=== BRIEF ===
Below are the entries; give again exactly the lines from the one mentioning "left ankle: (1130, 1679)" through the one mentioning "left knee: (802, 968)", inclusive.

*** Opening of SOURCE DATA ***

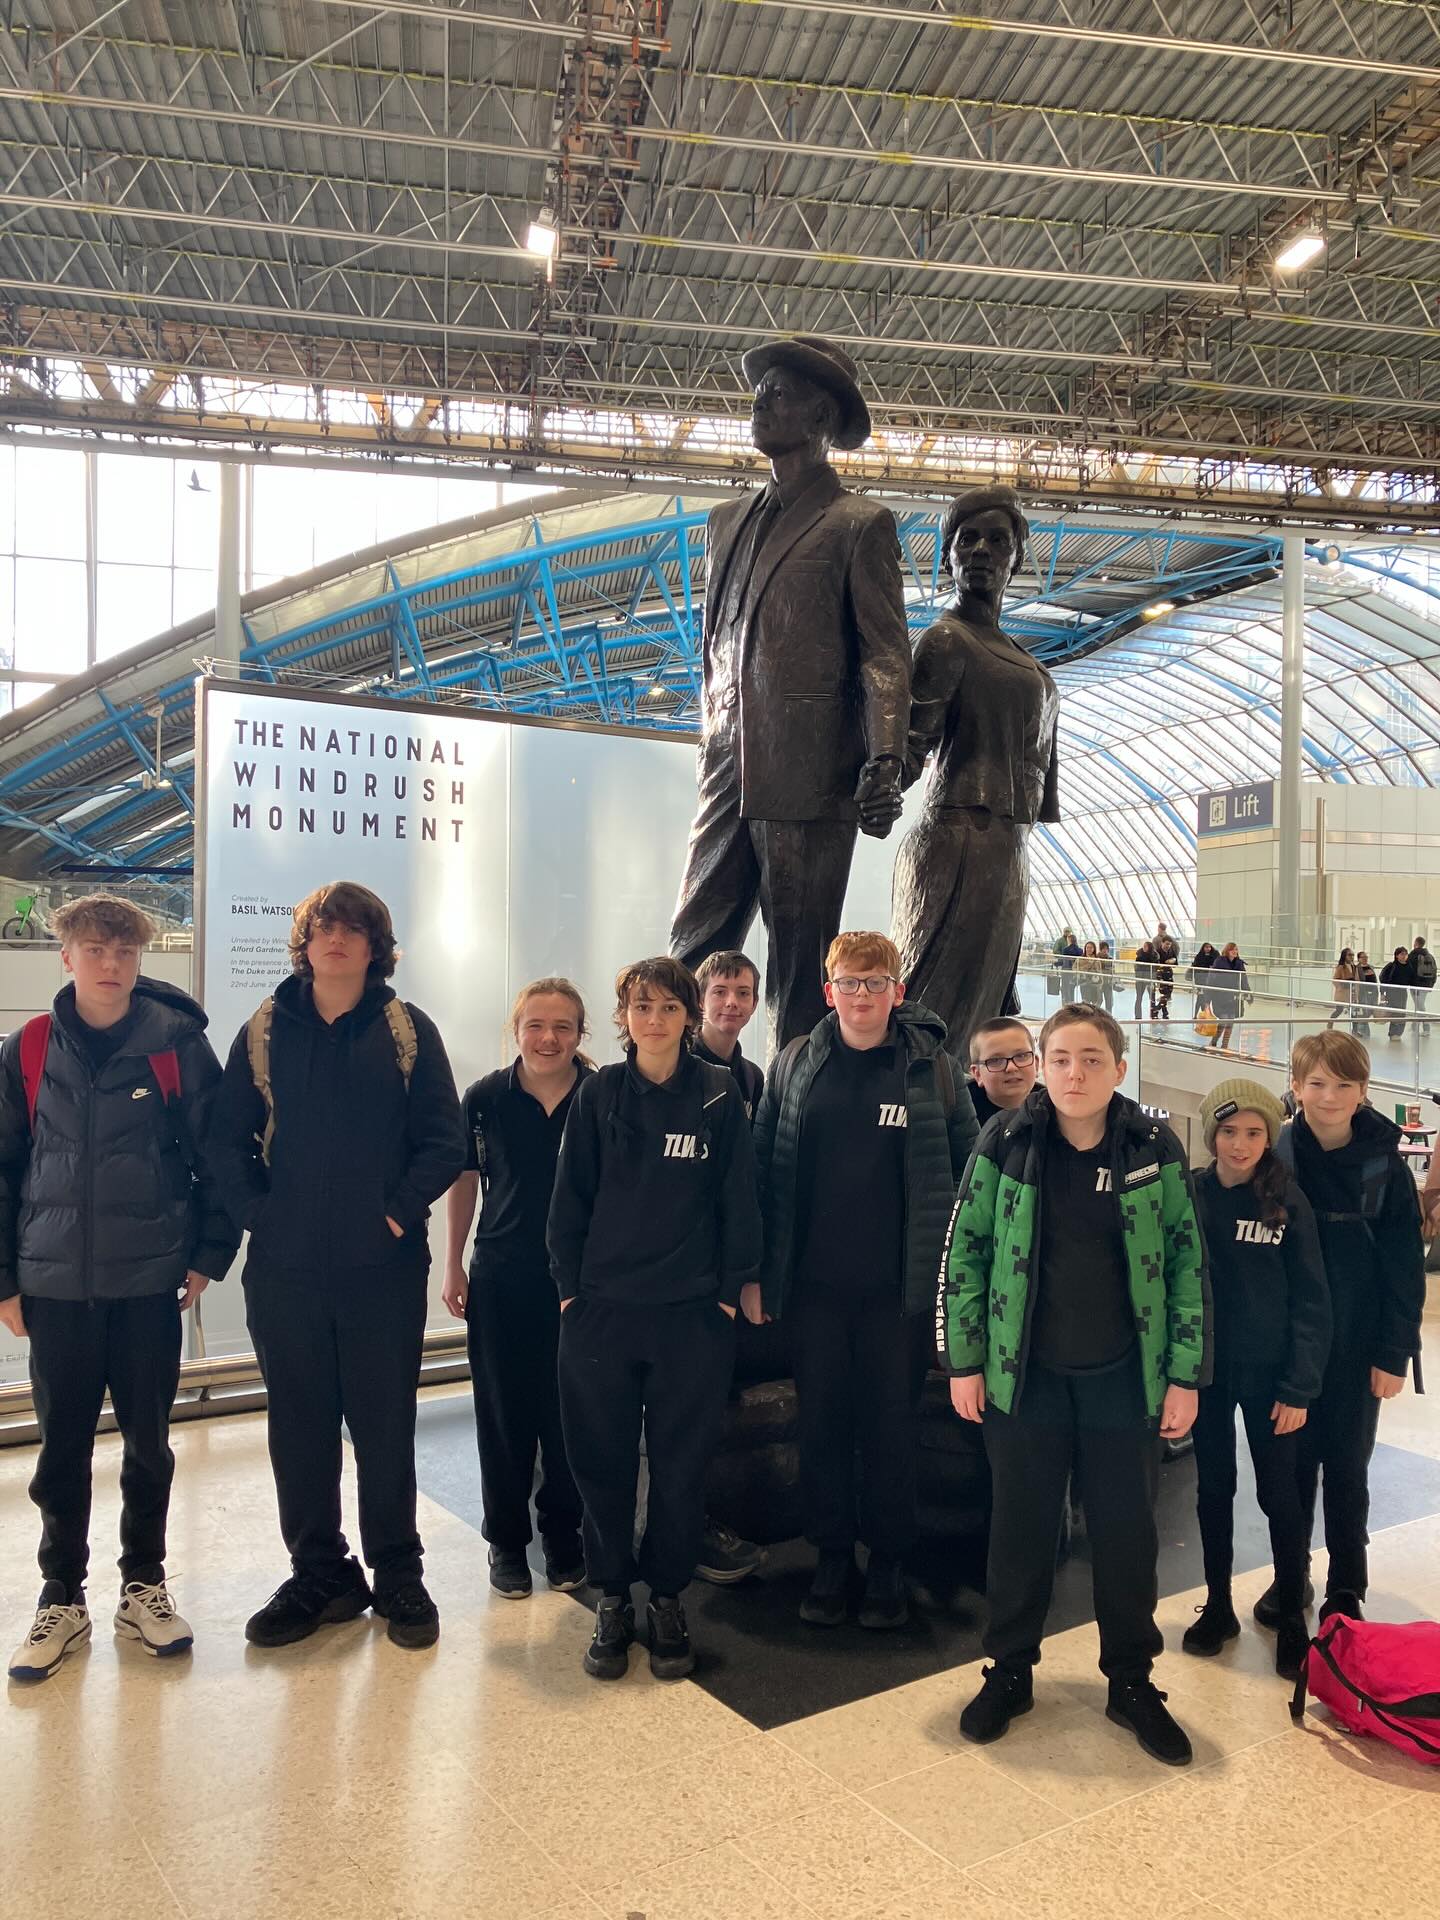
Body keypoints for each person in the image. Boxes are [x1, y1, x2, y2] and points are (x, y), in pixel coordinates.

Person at [941, 1002, 1208, 1768]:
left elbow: (1188, 1266)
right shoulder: (1006, 1141)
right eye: (1060, 1059)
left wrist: (1184, 1375)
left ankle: (1130, 1679)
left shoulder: (1151, 1146)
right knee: (1020, 1529)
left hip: (1124, 1383)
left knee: (1128, 1538)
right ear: (1040, 1067)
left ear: (1120, 1069)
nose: (1074, 1073)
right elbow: (966, 1253)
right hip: (1025, 1383)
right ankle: (1012, 1670)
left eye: (1092, 1059)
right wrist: (965, 1361)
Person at [209, 881, 465, 1652]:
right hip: (285, 1270)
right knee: (300, 1425)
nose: (338, 940)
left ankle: (396, 1572)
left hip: (380, 1268)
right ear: (306, 941)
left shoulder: (405, 1030)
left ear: (375, 946)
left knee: (385, 1422)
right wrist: (263, 1214)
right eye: (324, 927)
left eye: (355, 929)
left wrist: (392, 1215)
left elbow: (443, 1141)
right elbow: (224, 1144)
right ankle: (321, 1573)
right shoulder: (263, 1030)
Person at [2, 896, 239, 1682]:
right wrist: (5, 1279)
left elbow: (218, 1158)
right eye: (94, 950)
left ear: (141, 960)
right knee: (61, 1448)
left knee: (148, 1443)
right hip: (57, 1287)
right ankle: (60, 1594)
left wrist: (209, 1253)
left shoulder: (175, 1050)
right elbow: (4, 1171)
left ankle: (145, 1583)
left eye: (125, 952)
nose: (111, 964)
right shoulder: (28, 1050)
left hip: (148, 1284)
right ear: (64, 957)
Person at [669, 334, 911, 1049]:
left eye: (779, 392)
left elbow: (885, 654)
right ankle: (657, 1087)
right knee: (689, 944)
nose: (761, 401)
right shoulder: (725, 523)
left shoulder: (858, 523)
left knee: (802, 968)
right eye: (760, 390)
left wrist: (886, 759)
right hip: (726, 765)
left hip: (810, 773)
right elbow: (717, 649)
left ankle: (793, 1119)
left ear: (820, 415)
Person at [750, 932, 977, 1628]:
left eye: (876, 982)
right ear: (829, 992)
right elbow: (763, 1167)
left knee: (889, 1429)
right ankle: (829, 1556)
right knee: (820, 1426)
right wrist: (759, 1277)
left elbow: (970, 1176)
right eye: (849, 982)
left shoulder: (931, 1070)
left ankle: (887, 1562)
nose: (862, 995)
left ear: (897, 991)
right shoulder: (795, 1064)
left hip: (898, 1298)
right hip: (815, 1293)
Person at [549, 956, 761, 1682]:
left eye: (670, 1008)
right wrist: (571, 1293)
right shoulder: (599, 1094)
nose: (655, 1020)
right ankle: (613, 1596)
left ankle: (668, 1597)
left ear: (689, 1016)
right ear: (624, 1017)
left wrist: (728, 1295)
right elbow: (568, 1203)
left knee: (680, 1466)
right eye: (642, 1007)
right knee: (601, 1461)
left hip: (691, 1319)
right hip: (603, 1315)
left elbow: (741, 1203)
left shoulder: (718, 1096)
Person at [889, 486, 1060, 1056]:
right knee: (935, 1000)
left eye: (998, 539)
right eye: (968, 539)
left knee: (984, 1009)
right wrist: (872, 783)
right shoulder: (946, 639)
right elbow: (911, 744)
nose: (982, 550)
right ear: (948, 556)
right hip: (957, 840)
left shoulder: (1028, 661)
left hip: (1009, 848)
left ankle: (965, 1121)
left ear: (1017, 556)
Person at [442, 979, 590, 1601]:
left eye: (562, 1026)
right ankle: (506, 1540)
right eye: (535, 1024)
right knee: (502, 1413)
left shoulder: (603, 1094)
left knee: (570, 1415)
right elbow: (465, 1181)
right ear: (516, 1028)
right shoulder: (484, 1099)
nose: (548, 1038)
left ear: (581, 1034)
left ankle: (562, 1535)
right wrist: (452, 1264)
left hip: (580, 1284)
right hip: (502, 1275)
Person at [1271, 1031, 1425, 1623]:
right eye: (1316, 1083)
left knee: (1347, 1466)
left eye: (1342, 1084)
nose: (1328, 1096)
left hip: (1360, 1344)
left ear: (1363, 1091)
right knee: (1291, 1467)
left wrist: (1395, 1351)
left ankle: (1346, 1585)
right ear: (1296, 1086)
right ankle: (1292, 1576)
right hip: (1292, 1348)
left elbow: (1403, 1267)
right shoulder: (1277, 1157)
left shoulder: (1386, 1167)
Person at [1184, 1082, 1331, 1683]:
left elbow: (1311, 1302)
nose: (1239, 1144)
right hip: (1208, 1374)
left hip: (1271, 1376)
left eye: (1253, 1132)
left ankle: (1292, 1619)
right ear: (1211, 1134)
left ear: (1270, 1137)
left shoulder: (1286, 1202)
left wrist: (1299, 1387)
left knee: (1280, 1496)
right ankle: (1217, 1605)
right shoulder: (1190, 1195)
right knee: (1213, 1488)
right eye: (1227, 1131)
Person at [690, 948, 767, 1585]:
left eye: (743, 992)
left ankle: (704, 1519)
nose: (731, 1003)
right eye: (720, 991)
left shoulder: (751, 1079)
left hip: (720, 1271)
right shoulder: (673, 1070)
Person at [967, 1017, 1038, 1130]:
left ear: (1036, 1064)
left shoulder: (1057, 1110)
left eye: (1021, 1056)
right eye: (996, 1060)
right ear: (978, 1074)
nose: (1011, 1067)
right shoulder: (961, 1117)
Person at [1207, 941, 1249, 1052]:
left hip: (1233, 996)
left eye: (1236, 949)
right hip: (1221, 996)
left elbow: (1243, 979)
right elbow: (1212, 980)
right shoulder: (1219, 962)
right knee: (1223, 1019)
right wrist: (1208, 998)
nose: (1235, 952)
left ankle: (1224, 1045)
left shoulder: (1239, 963)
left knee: (1230, 1021)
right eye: (1232, 949)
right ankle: (1214, 1041)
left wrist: (1248, 993)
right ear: (1227, 951)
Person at [1406, 934, 1436, 1033]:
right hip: (1426, 985)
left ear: (1416, 943)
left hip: (1416, 985)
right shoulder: (1430, 956)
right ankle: (1415, 1026)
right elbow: (1434, 970)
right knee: (1418, 1006)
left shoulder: (1413, 955)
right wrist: (1431, 984)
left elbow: (1409, 970)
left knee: (1420, 1007)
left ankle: (1426, 1027)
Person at [1380, 946, 1410, 1041]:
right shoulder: (1391, 966)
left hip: (1402, 992)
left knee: (1402, 1012)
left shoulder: (1409, 966)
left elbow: (1412, 978)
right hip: (1392, 992)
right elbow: (1383, 978)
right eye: (1402, 954)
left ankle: (1399, 1033)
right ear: (1397, 955)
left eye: (1405, 954)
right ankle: (1393, 1033)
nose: (1404, 956)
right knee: (1394, 1012)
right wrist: (1382, 993)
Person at [1150, 924, 1178, 1020]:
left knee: (1168, 993)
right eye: (1166, 944)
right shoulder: (1157, 952)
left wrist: (1170, 961)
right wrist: (1168, 962)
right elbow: (1158, 964)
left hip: (1169, 974)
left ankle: (1159, 1010)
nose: (1168, 946)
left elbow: (1175, 963)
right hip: (1160, 975)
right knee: (1164, 993)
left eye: (1169, 944)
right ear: (1162, 943)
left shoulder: (1171, 951)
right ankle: (1161, 1011)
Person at [1187, 943, 1219, 1020]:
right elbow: (1196, 966)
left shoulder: (1215, 955)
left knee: (1205, 998)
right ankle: (1199, 1014)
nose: (1208, 949)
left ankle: (1202, 1014)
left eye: (1209, 947)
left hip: (1210, 981)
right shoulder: (1199, 956)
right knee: (1200, 997)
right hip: (1200, 980)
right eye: (1206, 947)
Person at [1326, 948, 1356, 1029]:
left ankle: (1355, 1029)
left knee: (1354, 1012)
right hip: (1342, 993)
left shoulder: (1354, 966)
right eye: (1349, 955)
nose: (1352, 957)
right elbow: (1335, 979)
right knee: (1339, 1010)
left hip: (1351, 992)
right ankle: (1330, 1024)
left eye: (1353, 955)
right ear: (1344, 956)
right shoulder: (1341, 967)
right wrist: (1340, 987)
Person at [1351, 952, 1378, 1040]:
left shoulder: (1371, 967)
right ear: (1358, 959)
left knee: (1369, 1011)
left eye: (1366, 957)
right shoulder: (1356, 969)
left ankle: (1363, 1031)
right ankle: (1361, 1031)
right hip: (1362, 993)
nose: (1365, 959)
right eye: (1363, 957)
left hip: (1372, 992)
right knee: (1363, 1012)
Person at [1131, 940, 1158, 1021]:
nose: (1144, 948)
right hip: (1140, 979)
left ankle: (1153, 1015)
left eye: (1146, 946)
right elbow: (1136, 967)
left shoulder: (1154, 956)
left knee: (1152, 997)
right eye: (1144, 946)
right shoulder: (1139, 955)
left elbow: (1155, 967)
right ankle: (1138, 1016)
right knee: (1139, 997)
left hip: (1150, 978)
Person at [1074, 940, 1103, 1004]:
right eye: (1087, 947)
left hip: (1094, 984)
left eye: (1091, 947)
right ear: (1085, 948)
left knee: (1095, 1002)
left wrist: (1101, 984)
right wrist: (1084, 968)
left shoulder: (1097, 960)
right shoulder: (1080, 959)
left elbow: (1099, 971)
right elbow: (1074, 968)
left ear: (1094, 949)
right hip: (1084, 983)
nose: (1089, 949)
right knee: (1086, 1002)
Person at [1096, 940, 1116, 1015]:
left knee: (1109, 1002)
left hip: (1108, 983)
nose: (1105, 950)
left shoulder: (1110, 959)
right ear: (1100, 949)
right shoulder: (1096, 958)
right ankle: (1096, 1016)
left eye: (1106, 949)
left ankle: (1109, 1016)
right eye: (1103, 949)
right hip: (1098, 983)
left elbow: (1112, 970)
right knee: (1098, 1000)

*** Close of SOURCE DATA ***

=== TASK ANSWER ===
left ankle: (1130, 1679)
left shoulder: (1151, 1146)
right knee: (1020, 1529)
left hip: (1124, 1383)
left knee: (1128, 1538)
right ear: (1040, 1067)
left ear: (1120, 1069)
nose: (1074, 1073)
right elbow: (966, 1253)
right hip: (1025, 1383)
right ankle: (1012, 1670)
left eye: (1092, 1059)
right wrist: (965, 1361)
Person at [209, 881, 465, 1652]:
right hip: (285, 1270)
right knee: (300, 1425)
nose: (338, 940)
left ankle: (396, 1572)
left hip: (380, 1268)
right ear: (306, 941)
left shoulder: (405, 1030)
left ear: (375, 946)
left knee: (385, 1422)
right wrist: (263, 1214)
right eye: (324, 927)
left eye: (355, 929)
left wrist: (392, 1215)
left elbow: (443, 1141)
right elbow: (224, 1144)
right ankle: (321, 1573)
right shoulder: (263, 1030)
Person at [2, 896, 239, 1682]:
right wrist: (5, 1279)
left elbow: (218, 1158)
right eye: (94, 950)
left ear: (141, 960)
right knee: (61, 1448)
left knee: (148, 1443)
right hip: (57, 1287)
right ankle: (60, 1594)
left wrist: (209, 1253)
left shoulder: (175, 1050)
right elbow: (4, 1171)
left ankle: (145, 1583)
left eye: (125, 952)
nose: (111, 964)
right shoulder: (28, 1050)
left hip: (148, 1284)
right ear: (64, 957)
Person at [669, 334, 911, 1049]:
left eye: (779, 392)
left elbow: (885, 654)
right ankle: (657, 1087)
right knee: (689, 944)
nose: (761, 401)
right shoulder: (725, 523)
left shoulder: (858, 523)
left knee: (802, 968)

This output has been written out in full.